Bad Weather

in 12nd Perm Flahertiana - International Documentary Film Festival

by Maricke Nieuwdorp

Italian director Giovanni Giommi (b. 1965) travelled all the way to the south of Bangladesh, to Banishanta. Giommi chose this small island in the Bay of Bengal to tell his touching and visually attractive story of a community of sex-workers in need. Banishanta is a place that suffers from the direct consequences of climate change: the sea is rising and is slowly but surely eating up all the land. 

But that is not the only drama that affects this small community formed by several dozen sex-workers and their families. In Bad Weather, Giommi respectfully portrays a few of these ladies and their community as a whole. We meet a strong-hearted prostitute who, despite her daily struggles, found the love of her life – in Banishanta of all places. Together, this young couple survives a barely endurable existence. We also follow a woman who strives for the basic rights of the people living and working in this brothel, and meet a couple of small children who have to deal with the fact that they are being punished by their fellow classmates for no better reason than that they happen to live on the island. 

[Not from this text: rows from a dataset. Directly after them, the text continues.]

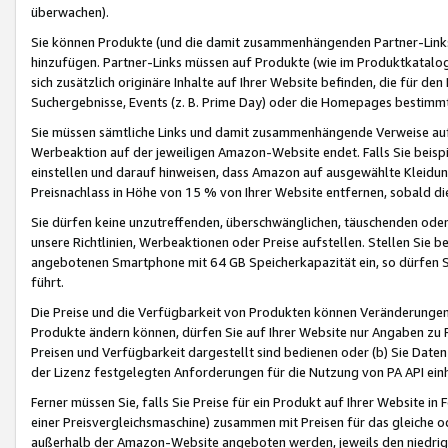
überwachen).
Sie können Produkte (und die damit zusammenhängenden Partner-Links)
hinzufügen. Partner-Links müssen auf Produkte (wie im Produktkatalog de
sich zusätzlich originäre Inhalte auf Ihrer Website befinden, die für 
Suchergebnisse, Events (z. B. Prime Day) oder die Homepages bestimmte
Sie müssen sämtliche Links und damit zusammenhängende Verweise auf z
Werbeaktion auf der jeweiligen Amazon-Website endet. Falls Sie beisp
einstellen und darauf hinweisen, dass Amazon auf ausgewählte Kleidun
Preisnachlass in Höhe von 15 % von Ihrer Website entfernen, sobald di
Sie dürfen keine unzutreffenden, überschwänglichen, täuschenden od
unsere Richtlinien, Werbeaktionen oder Preise aufstellen. Stellen Sie 
angebotenen Smartphone mit 64 GB Speicherkapazität ein, so dürfen S
führt.
Die Preise und die Verfügbarkeit von Produkten können Veränderungen 
Produkte ändern können, dürfen Sie auf Ihrer Website nur Angaben zu P
Preisen und Verfügbarkeit dargestellt sind bedienen oder (b) Sie Daten
der Lizenz festgelegten Anforderungen für die Nutzung von PA API einh
Ferner müssen Sie, falls Sie Preise für ein Produkt auf Ihrer Website in 
einer Preisvergleichsmaschine) zusammen mit Preisen für das gleiche o
außerhalb der Amazon-Website angeboten werden, jeweils den niedrigst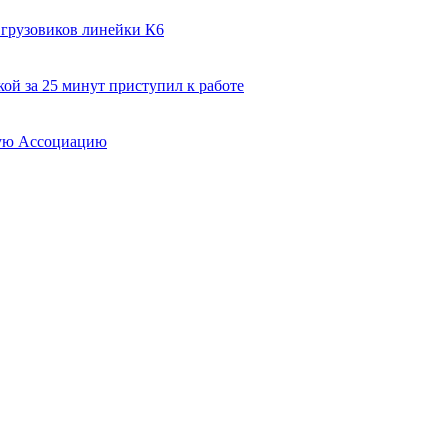
 грузовиков линейки К6
ой за 25 минут приступил к работе
вую Ассоциацию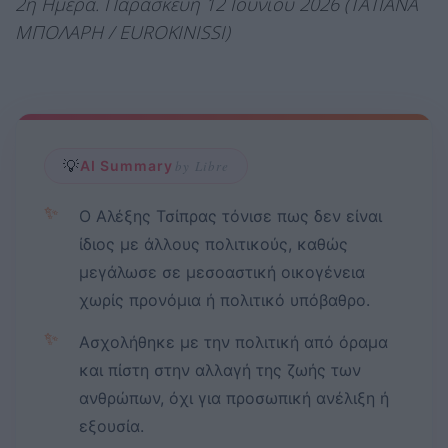
2η Ημέρα. Παρασκευή 12 Ιουνίου 2026 (ΤΑΤΙΑΝΑ
ΜΠΟΛΑΡΗ / EUROKINISSI)
💡
AI Summary
by Libre
✨
Ο Αλέξης Τσίπρας τόνισε πως δεν είναι
ίδιος με άλλους πολιτικούς, καθώς
μεγάλωσε σε μεσοαστική οικογένεια
χωρίς προνόμια ή πολιτικό υπόβαθρο.
✨
Ασχολήθηκε με την πολιτική από όραμα
και πίστη στην αλλαγή της ζωής των
ανθρώπων, όχι για προσωπική ανέλιξη ή
εξουσία.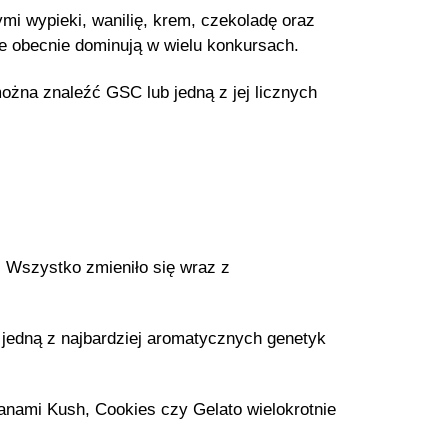
i wypieki, wanilię, krem, czekoladę oraz
re obecnie dominują w wielu konkursach.
na znaleźć GSC lub jedną z jej licznych
. Wszystko zmieniło się wraz z
jedną z najbardziej aromatycznych genetyk
anami Kush, Cookies czy Gelato wielokrotnie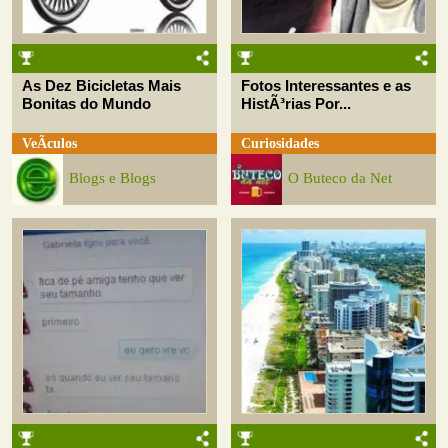
As Dez Bicicletas Mais
Fotos Interessantes e as
Bonitas do Mundo
HistÃ³rias Por...
VeÃ­culos
Curiosidades
Blogs e Blogs
O Buteco da Net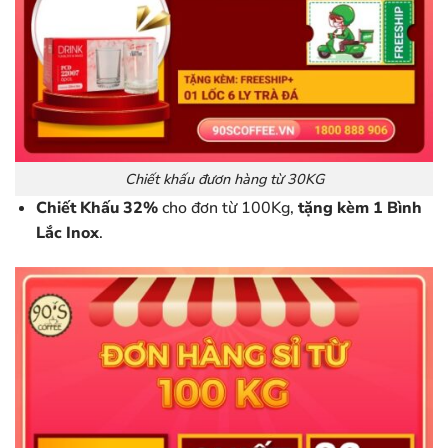
Chiết khấu đươn hàng từ 30KG
Chiết Khấu 32%
cho đơn từ 100Kg,
tặng kèm 1 Bình
Lắc Inox
.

All and all Giommi, who clearly won the hearts of his characters, succeeds in avoiding an excessively ‘realist’ approach or placing too much stress on the sexual aspects of the sex-workers job; he tends to tell their story in a almost a poetic kind of way. He is never a factor himself: he focuses solely on his heroines. His steady camera follows the ladies (and some of the men) in their daily life, but he also gives them the opportunity to talk about what drives them, how they ended up here and how they survive on a daily basis. The film benefits from his beautifully shot scenes (he was DOP as well) and amazing visuals. The inhabitants are aware of things changing around them but do not necessarily know about climate change. They tend to see things happening because of the will of God. Ishmael, the island’s crazy man, gives all their stories a deeper meaning. Is he a mad man or a wise, poetic man who really can see into the future? In the end it does not matter, but he ends up being a key character in this multi-layered portrait of a singular community. 

Although Giommi did not get any funding in Italy, he was able to find backing in other countries such as Germany and the UK. His documentary has travelled successfully to several international (documentary) film festivals such as the IDFA (The Netherlands), The Galway Film Fleadh (Ireland), Documentary Edge Festival (New Zealand) and ZagrebDox (Croatia).